A portfolio of three UK wind farms with a combined capacity of 151MW has reached financial close after securing a £210 million ($257.7 million; €245.3 million) debt package.
Developer Banks Renewables received £140 million of the total from Macquarie Infrastructure Debt Investment Solutions, which provided long-term liquidity comprising both fixed rate and CPI-linked tranches.
The remainder was provided by ING, National Australia Bank and Rabobank in a deal arranged by Santander. The £70 million commercial debt included construction guarantee and revolving credit facilities as well as various bond facilities.

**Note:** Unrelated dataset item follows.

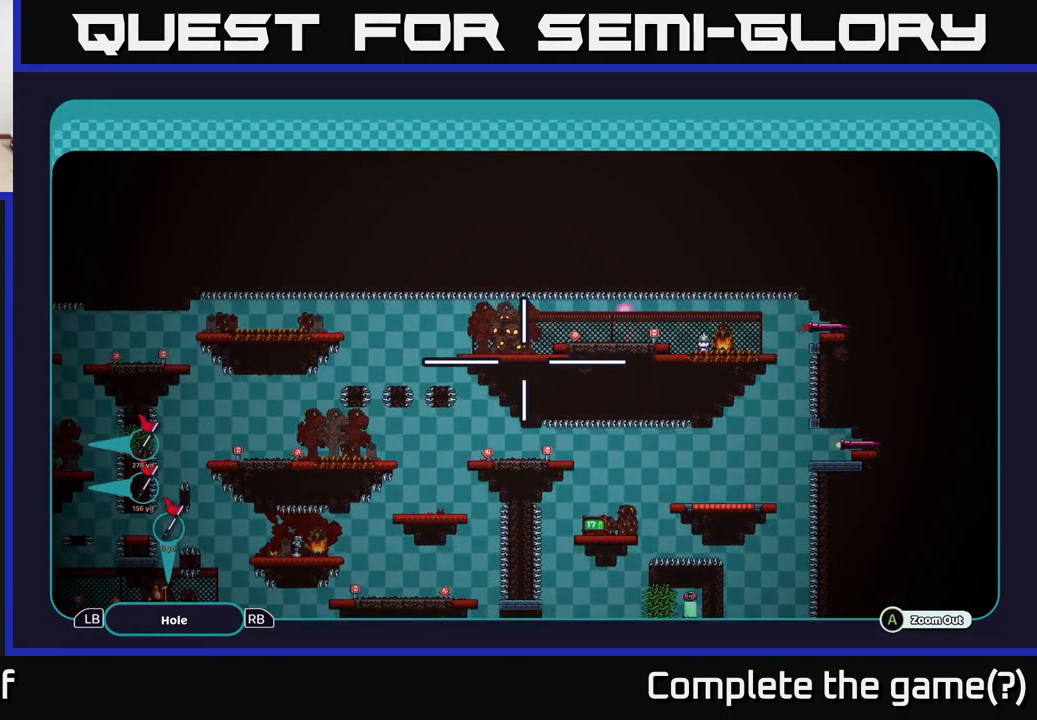
{"buttons": ["A"], "left_stick": "center", "right_stick": "center", "events": []}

David Wadham, head of utilities at law firm Ashurst, which advised Banks Renewables on the deal, hailed the combination of institutional debt and commercial guarantee facilities in the transaction as “complex and quite unusual” for a construction project.
The three wind farms are now all set to be built by 2019 as per the conditions of their Contract for Difference subsidy. Banks Renewables secured CfDs for the 88MW Kype Muir and 51MW Middle Muir wind farms in Scotland and the 12MW Moor House site in England in the first and only auction so far for the mechanism in February 2015. Chief executive Simon Fisher said the financial backing granted to the wind trio is a vote of confidence for the beleaguered UK onshore wind industry.
“Onshore wind represents the best value renewable energy technology for UK bill payers, and it's exciting to now be accelerating the process of taking these three wind farms forward,” he said.
The next CfD round will take place in April with £290 million of government support funding to be set aside. However, onshore wind projects are due to be excluded from the auction after the government said it was looking to back “less established” renewable energy sources such as offshore wind, biomass, wave and tidal power.